Companies vary in their approach to Data Management. Some enterprises collect only a few types of data, thus the traditional data warehouse technique works quite well. For others, expanding sources from which they retain data is forcing them to change their viewpoint, and they’ve moved over to collecting all of their data into the Data Lake. Now that we’ve covered the technological differences between these two approaches, we need to have an extended look at how the composition of the Data Lake changes the way it is able to function.
The benefits of the Data Lake approach are numerous, and as data volumes continue to expand, companies are increasingly realizing the need for a more agile and unstructured way to manage enterprise data. Enter the Data Lake, a technology usually associated with the Hadoop platform that has taken the enterprise world by storm, with many of the top companies in the world investing. Data Lakes typically have very few to no regulatory functions, meaning that any size or scope of data can be collected. The companies that are finding this approach intriguing are the ones that collect data from non-conventional sources, including data from social media outlets and IoT product sensors, to name only two applications.
In this way, the Data Lake enables the storage of data in its raw form, with virtually no limit as to how much data can sit in the waters at any one time. The data can be historical or streaming in real-time. This allows organizations to use data as it is funneled into the Data Lake or very far in the future. Since data is collected straight from the source systems, companies don’t have to put resources aside to regulate it. The Data Lake enables digital businesses to go beyond the capabilities of data warehouses, but it does not come without added responsibility, and herein lies the crux of the issue.
The Data Lake is a breath of fresh air to many, especially those within an organization that regularly work with data and need the ability to run analysis on-demand, without waiting for IT. However, given the free spirited nature of what can be stored in the lake’s architecture, they can quickly turn into data dumps. This comes as a result of the de-regulation of what can be stored, which can create headaches for those who need to query through potentially billions of records to find a single piece of information. So, Data Lakes were inherently developed to avoid large degrees of Data Governance – and this is a very big problem for those that take their data seriously.
This unregulated “data dump” can also turn into a breeding ground for bad data, and not just data that doesn’t live up to an organization’s high standards. Think about it, if there’s no governance structure in place to vet what comes in, how can a business be sure that what is being dumped into their lake won’t potentially hurt them, let alone provide any long-standing business value? This is where security plays a bigger and bigger role as data volumes become in many cases, too much for companies to handle. Enterprises are trying to ensure that they can gain answers to the questions worth asking, but oftentimes, as a result of the structure of a Data Lake, wind up breaking compliance and regulatory rules as a result.
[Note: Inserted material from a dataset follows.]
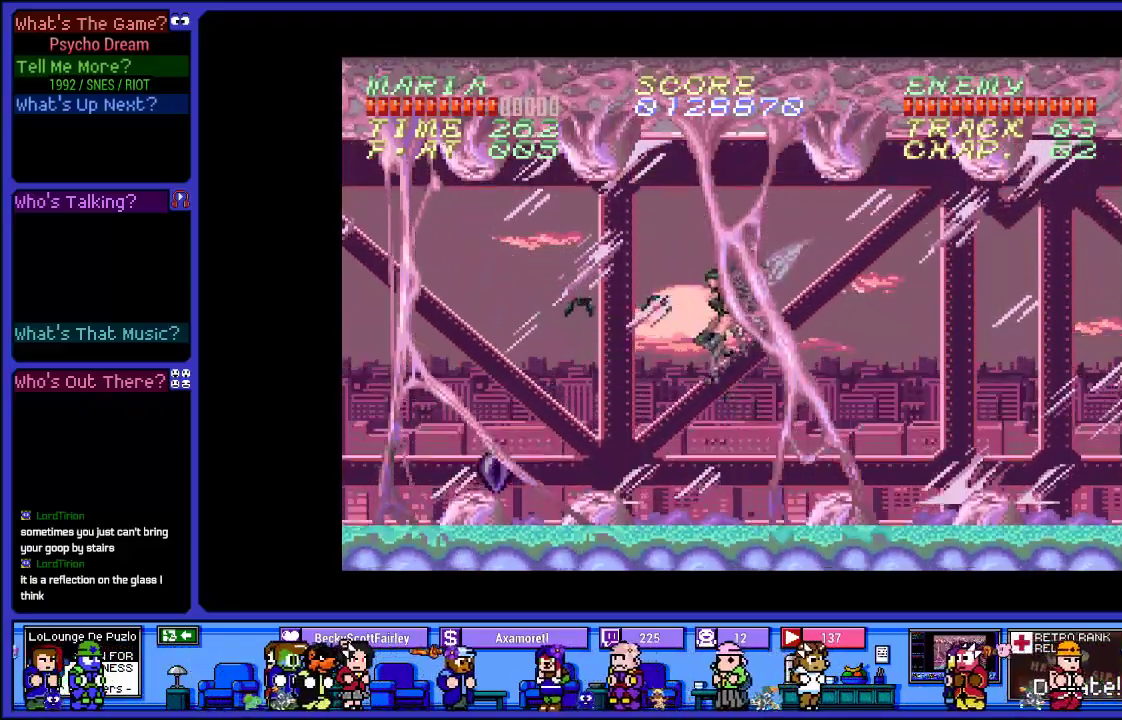
{"buttons": ["R1"], "left_stick": "center", "right_stick": "center", "events": [[17, "CROSS", "down"], [17, "SQUARE", "down"], [200, "CROSS", "up"], [200, "SQUARE", "up"], [300, "CROSS", "down"], [300, "SQUARE", "down"], [467, "CROSS", "up"], [467, "SQUARE", "up"]]}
This is where many organizations are running into trouble. They were pitched some admittedly great ideas by a vendor marketing team about how they would be able to full advantage of the Hadoop platform via their awesome new tool but live to find out that their connectors were really just dragging in data that will have no use for them in the present or future, with much of it being potentially hazardous to the health of their data infrastructure. On that same front, what makes the Data Lake unique is the fact that it can hold an undefined amount of unstructured data for an indefinite amount of time with very little oversight. Data architects and scientists remain in a conundrum as a result.
Forward-thinking solution providers are undoubtedly aware of this murky situation, and what could differentiate one vendor from another in the not-so-distant future is which ones are able to provide the ability to collect and store overwhelming amounts of unstructured data but provide just enough governance and security to help ward off the trash that turns the Data Lake into a data dump. It’s a thin line to walk however, since too much regulation could wound a technology which many data enthusiasts see as the future of Data Management. Data Lakes don’t yet allow data professionals who are accustomed to the too-structured data warehouse to have their cake and eat it too.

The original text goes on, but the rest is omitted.